== What you need to do ==
Using the records that appear below, write out exactly the lines from the one with "29 284 6128" through the one with "301 263 112938", keeping both end lines.

== Material to process ==
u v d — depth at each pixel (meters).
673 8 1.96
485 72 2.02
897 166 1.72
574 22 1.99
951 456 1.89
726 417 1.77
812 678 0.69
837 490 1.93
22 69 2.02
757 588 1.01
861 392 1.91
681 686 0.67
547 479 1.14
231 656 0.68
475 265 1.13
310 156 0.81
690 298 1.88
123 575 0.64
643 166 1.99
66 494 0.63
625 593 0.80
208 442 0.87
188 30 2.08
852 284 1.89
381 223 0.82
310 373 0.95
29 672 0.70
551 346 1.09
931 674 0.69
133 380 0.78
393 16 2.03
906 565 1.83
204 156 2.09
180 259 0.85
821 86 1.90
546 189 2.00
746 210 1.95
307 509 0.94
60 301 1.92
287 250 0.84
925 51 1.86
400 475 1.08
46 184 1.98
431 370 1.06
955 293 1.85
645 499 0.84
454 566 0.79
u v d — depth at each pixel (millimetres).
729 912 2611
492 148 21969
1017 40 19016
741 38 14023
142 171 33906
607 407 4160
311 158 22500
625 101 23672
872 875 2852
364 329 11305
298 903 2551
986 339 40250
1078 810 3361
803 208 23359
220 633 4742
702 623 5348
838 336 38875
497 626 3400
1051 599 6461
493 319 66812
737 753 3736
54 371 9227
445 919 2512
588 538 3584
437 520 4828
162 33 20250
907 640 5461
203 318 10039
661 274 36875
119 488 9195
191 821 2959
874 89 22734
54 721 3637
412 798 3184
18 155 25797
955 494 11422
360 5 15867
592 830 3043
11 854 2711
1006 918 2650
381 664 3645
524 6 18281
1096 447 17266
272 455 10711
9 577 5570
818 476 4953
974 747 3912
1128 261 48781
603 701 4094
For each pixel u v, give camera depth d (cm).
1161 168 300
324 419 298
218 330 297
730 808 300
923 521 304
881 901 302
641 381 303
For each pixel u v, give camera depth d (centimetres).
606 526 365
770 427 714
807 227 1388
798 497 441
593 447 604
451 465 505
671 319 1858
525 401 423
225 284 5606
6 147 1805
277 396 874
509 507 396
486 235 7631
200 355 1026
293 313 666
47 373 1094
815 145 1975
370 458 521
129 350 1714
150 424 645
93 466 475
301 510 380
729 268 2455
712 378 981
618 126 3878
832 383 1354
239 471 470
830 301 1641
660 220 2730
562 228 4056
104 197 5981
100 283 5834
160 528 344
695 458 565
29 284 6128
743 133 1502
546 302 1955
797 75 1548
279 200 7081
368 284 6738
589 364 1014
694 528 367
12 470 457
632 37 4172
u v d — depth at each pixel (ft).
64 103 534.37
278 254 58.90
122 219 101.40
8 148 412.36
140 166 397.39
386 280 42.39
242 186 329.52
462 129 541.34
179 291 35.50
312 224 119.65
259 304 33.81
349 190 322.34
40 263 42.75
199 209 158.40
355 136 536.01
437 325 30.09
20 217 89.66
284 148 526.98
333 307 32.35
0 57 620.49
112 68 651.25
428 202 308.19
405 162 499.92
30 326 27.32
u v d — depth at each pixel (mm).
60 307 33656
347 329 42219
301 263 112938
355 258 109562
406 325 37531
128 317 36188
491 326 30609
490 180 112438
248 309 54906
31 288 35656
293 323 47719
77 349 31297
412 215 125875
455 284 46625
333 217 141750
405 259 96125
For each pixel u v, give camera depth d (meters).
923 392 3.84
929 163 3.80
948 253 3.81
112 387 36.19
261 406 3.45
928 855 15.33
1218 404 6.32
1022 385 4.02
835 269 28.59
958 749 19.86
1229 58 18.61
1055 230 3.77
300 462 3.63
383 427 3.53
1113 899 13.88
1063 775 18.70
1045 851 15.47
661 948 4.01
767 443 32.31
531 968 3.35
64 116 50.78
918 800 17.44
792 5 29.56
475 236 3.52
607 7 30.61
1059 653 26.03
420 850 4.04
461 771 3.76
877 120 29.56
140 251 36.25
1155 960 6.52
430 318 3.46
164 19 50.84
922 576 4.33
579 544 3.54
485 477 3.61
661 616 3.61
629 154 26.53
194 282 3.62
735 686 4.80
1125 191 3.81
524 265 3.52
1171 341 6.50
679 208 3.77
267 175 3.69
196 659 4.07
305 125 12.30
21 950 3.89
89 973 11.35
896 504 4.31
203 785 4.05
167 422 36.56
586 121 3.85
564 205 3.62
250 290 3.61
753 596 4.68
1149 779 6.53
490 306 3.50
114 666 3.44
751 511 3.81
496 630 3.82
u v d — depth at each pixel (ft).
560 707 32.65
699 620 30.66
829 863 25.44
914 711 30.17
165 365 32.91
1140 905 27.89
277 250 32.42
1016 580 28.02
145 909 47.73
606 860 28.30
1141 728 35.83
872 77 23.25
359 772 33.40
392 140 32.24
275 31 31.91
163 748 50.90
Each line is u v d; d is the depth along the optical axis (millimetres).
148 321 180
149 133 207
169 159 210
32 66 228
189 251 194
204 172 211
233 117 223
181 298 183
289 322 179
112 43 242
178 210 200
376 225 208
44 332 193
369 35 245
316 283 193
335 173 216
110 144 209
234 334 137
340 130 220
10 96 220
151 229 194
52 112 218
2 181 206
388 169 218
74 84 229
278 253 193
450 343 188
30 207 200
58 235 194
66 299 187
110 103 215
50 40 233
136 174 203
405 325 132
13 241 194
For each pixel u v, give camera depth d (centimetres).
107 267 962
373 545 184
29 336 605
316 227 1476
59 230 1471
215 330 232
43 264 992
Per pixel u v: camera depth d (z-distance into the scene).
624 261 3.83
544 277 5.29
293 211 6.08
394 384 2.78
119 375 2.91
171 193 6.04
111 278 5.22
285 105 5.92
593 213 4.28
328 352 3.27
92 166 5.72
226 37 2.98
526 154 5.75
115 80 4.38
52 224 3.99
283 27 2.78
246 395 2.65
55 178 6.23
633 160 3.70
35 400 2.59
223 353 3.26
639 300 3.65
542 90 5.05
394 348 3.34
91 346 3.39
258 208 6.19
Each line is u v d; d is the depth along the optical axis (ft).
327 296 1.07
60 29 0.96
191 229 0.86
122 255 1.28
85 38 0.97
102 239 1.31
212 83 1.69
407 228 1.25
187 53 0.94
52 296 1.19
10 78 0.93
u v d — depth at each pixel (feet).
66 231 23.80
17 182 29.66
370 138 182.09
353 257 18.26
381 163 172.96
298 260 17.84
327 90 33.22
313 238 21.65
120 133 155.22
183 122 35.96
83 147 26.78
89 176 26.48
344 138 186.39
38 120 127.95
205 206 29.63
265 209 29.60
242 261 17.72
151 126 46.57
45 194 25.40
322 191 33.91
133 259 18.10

== Solution to the problem ==
29 284 6128
743 133 1502
546 302 1955
797 75 1548
279 200 7081
368 284 6738
589 364 1014
694 528 367
12 470 457
632 37 4172
u v d — depth at each pixel (ft).
64 103 534.37
278 254 58.90
122 219 101.40
8 148 412.36
140 166 397.39
386 280 42.39
242 186 329.52
462 129 541.34
179 291 35.50
312 224 119.65
259 304 33.81
349 190 322.34
40 263 42.75
199 209 158.40
355 136 536.01
437 325 30.09
20 217 89.66
284 148 526.98
333 307 32.35
0 57 620.49
112 68 651.25
428 202 308.19
405 162 499.92
30 326 27.32
u v d — depth at each pixel (mm).
60 307 33656
347 329 42219
301 263 112938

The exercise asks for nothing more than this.